Customizable Inputs
With PAW, as you define processes and tasks, some of the "settings" or "inputs" need to be changeable so that they are work on a different set of data. As an example, you are importing data from an Excel file and would like the user to select the file. You might be filtering for a certain department or client name in a database query and you want to be able to change easily.
To accomplish these, in PAW, these inputs can be made configurable.
A listing of the settings that can be changed.
In order to define the configurable input, you select the specific settings for your processing steps that need to take on the value of the input. This is shown in the screenshot below for a file path. If you are using the same "variable" for multiple processes, then you can specify the setting once and have that same value be applied in all cases.
A specific instance of the setting highlighted.
Use of Customizable Inputs
Customizable inputs can be used in multiple ways.- Modifying customizable inputs directly - You can go back to
the settings dialog and change the input and then re-run the processes
which will use the updated setting.
- Get user input as part of a task - You can have a user
specify the customizable input as part of a task. The task screenshot
below shows such a setting. In this case, when the task is run, a dialog
is provided to the user to specify the inputs.
The first step in the task is to 'Configure Inputs'.

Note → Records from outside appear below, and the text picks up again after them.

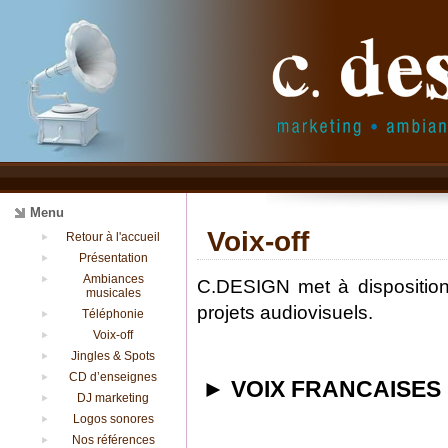
Menu
Voix-off
Retour à l'accueil
Présentation
Ambiances
C.DESIGN met à disposition
musicales
projets audiovisuels.
Téléphonie
Voix-off
Jingles & Spots
CD d’enseignes
►
VOIX FRANCAISES
DJ marketing
Logos sonores
Nos références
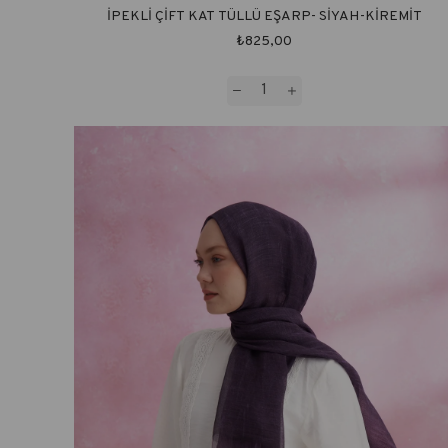
İPEKLİ ÇİFT KAT TÜLLÜ EŞARP- SİYAH-KİREMİT
₺825,00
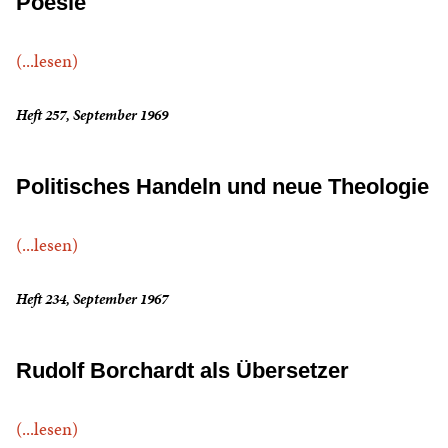
Poesie
(...lesen)
Heft 257, September 1969
Politisches Handeln und neue Theologie
(...lesen)
Heft 234, September 1967
Rudolf Borchardt als Übersetzer
(...lesen)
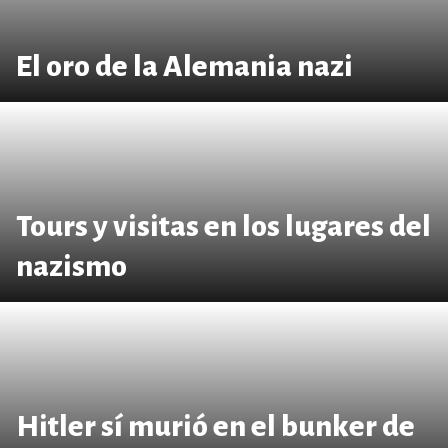
El oro de la Alemania nazi
Tours y visitas en los lugares del
nazismo
Hitler sí murió en el bunker de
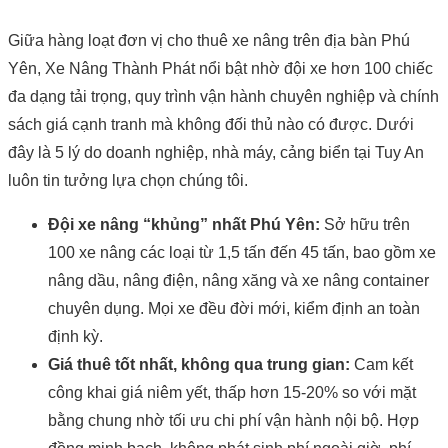
Giữa hàng loạt đơn vị cho thuê xe nâng trên địa bàn Phú
Yên, Xe Nâng Thành Phát nổi bật nhờ đội xe hơn 100 chiếc
đa dạng tải trọng, quy trình vận hành chuyên nghiệp và chính
sách giá cạnh tranh mà không đối thủ nào có được. Dưới
đây là 5 lý do doanh nghiệp, nhà máy, cảng biển tại Tuy An
luôn tin tưởng lựa chọn chúng tôi.
Đội xe nâng “khủng” nhất Phú Yên:
Sở hữu trên
100 xe nâng các loại từ 1,5 tấn đến 45 tấn, bao gồm xe
nâng dầu, nâng điện, nâng xăng và xe nâng container
chuyên dụng. Mọi xe đều đời mới, kiểm định an toàn
định kỳ.
Giá thuê tốt nhất, không qua trung gian:
Cam kết
công khai giá niêm yết, thấp hơn 15-20% so với mặt
bằng chung nhờ tối ưu chi phí vận hành nội bộ. Hợp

- Calling sub-processes with specific inputs - You can
invoke sub-processes while providing input parameters to those
processes for their customizable inputs. As an example, you might
want to run a certain report for a list of project codes. Your main
process would have the project codes in a list and your sub-process
might use the project code as a configurable input which is then
tied to the project code list.
In the lower left section, you can map configurable inputs to fields in your dataset.